Below are some records; write them all out again exactly.

**** Source records ****

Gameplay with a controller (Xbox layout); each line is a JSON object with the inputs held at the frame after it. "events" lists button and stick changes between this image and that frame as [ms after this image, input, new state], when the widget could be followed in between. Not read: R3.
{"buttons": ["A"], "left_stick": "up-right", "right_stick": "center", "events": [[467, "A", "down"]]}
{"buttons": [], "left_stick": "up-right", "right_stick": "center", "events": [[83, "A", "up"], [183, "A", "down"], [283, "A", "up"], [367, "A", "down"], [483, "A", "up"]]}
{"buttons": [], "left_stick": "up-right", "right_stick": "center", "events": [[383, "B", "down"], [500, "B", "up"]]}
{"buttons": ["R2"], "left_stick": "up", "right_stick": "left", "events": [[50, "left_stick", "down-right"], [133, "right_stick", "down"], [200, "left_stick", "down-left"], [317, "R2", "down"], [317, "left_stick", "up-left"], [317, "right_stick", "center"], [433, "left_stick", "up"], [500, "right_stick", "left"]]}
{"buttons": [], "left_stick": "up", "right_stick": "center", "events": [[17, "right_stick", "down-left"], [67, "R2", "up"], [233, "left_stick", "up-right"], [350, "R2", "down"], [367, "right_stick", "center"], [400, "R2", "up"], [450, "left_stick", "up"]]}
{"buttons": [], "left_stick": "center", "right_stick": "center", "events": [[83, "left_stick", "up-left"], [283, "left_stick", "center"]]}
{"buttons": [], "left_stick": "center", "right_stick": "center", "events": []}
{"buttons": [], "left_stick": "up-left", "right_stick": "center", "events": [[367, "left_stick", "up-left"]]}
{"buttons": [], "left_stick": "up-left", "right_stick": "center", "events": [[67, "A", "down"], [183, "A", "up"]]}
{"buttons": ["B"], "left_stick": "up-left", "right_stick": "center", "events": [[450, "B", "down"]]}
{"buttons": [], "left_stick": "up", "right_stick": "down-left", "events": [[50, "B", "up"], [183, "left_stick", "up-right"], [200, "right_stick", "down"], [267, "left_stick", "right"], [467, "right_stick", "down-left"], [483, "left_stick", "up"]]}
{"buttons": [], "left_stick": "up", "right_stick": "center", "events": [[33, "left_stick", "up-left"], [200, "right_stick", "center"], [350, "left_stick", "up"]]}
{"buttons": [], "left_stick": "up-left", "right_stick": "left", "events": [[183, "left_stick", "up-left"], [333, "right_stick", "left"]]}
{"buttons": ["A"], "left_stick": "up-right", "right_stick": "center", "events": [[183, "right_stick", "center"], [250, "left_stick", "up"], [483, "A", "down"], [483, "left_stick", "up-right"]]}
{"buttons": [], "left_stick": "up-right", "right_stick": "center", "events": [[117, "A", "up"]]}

****

(Exercise result)
Gameplay with a controller (Xbox layout); each line is a JSON object with the inputs held at the frame after it. "events" lists button and stick changes between this image and that frame as [ms after this image, input, new state], when the widget could be followed in between. Not read: R3.
{"buttons": ["A"], "left_stick": "up-right", "right_stick": "center", "events": [[467, "A", "down"]]}
{"buttons": [], "left_stick": "up-right", "right_stick": "center", "events": [[83, "A", "up"], [183, "A", "down"], [283, "A", "up"], [367, "A", "down"], [483, "A", "up"]]}
{"buttons": [], "left_stick": "up-right", "right_stick": "center", "events": [[383, "B", "down"], [500, "B", "up"]]}
{"buttons": ["R2"], "left_stick": "up", "right_stick": "left", "events": [[50, "left_stick", "down-right"], [133, "right_stick", "down"], [200, "left_stick", "down-left"], [317, "R2", "down"], [317, "left_stick", "up-left"], [317, "right_stick", "center"], [433, "left_stick", "up"], [500, "right_stick", "left"]]}
{"buttons": [], "left_stick": "up", "right_stick": "center", "events": [[17, "right_stick", "down-left"], [67, "R2", "up"], [233, "left_stick", "up-right"], [350, "R2", "down"], [367, "right_stick", "center"], [400, "R2", "up"], [450, "left_stick", "up"]]}
{"buttons": [], "left_stick": "center", "right_stick": "center", "events": [[83, "left_stick", "up-left"], [283, "left_stick", "center"]]}
{"buttons": [], "left_stick": "center", "right_stick": "center", "events": []}
{"buttons": [], "left_stick": "up-left", "right_stick": "center", "events": [[367, "left_stick", "up-left"]]}
{"buttons": [], "left_stick": "up-left", "right_stick": "center", "events": [[67, "A", "down"], [183, "A", "up"]]}
{"buttons": ["B"], "left_stick": "up-left", "right_stick": "center", "events": [[450, "B", "down"]]}
{"buttons": [], "left_stick": "up", "right_stick": "down-left", "events": [[50, "B", "up"], [183, "left_stick", "up-right"], [200, "right_stick", "down"], [267, "left_stick", "right"], [467, "right_stick", "down-left"], [483, "left_stick", "up"]]}
{"buttons": [], "left_stick": "up", "right_stick": "center", "events": [[33, "left_stick", "up-left"], [200, "right_stick", "center"], [350, "left_stick", "up"]]}
{"buttons": [], "left_stick": "up-left", "right_stick": "left", "events": [[183, "left_stick", "up-left"], [333, "right_stick", "left"]]}
{"buttons": ["A"], "left_stick": "up-right", "right_stick": "center", "events": [[183, "right_stick", "center"], [250, "left_stick", "up"], [483, "A", "down"], [483, "left_stick", "up-right"]]}
{"buttons": [], "left_stick": "up-right", "right_stick": "center", "events": [[117, "A", "up"]]}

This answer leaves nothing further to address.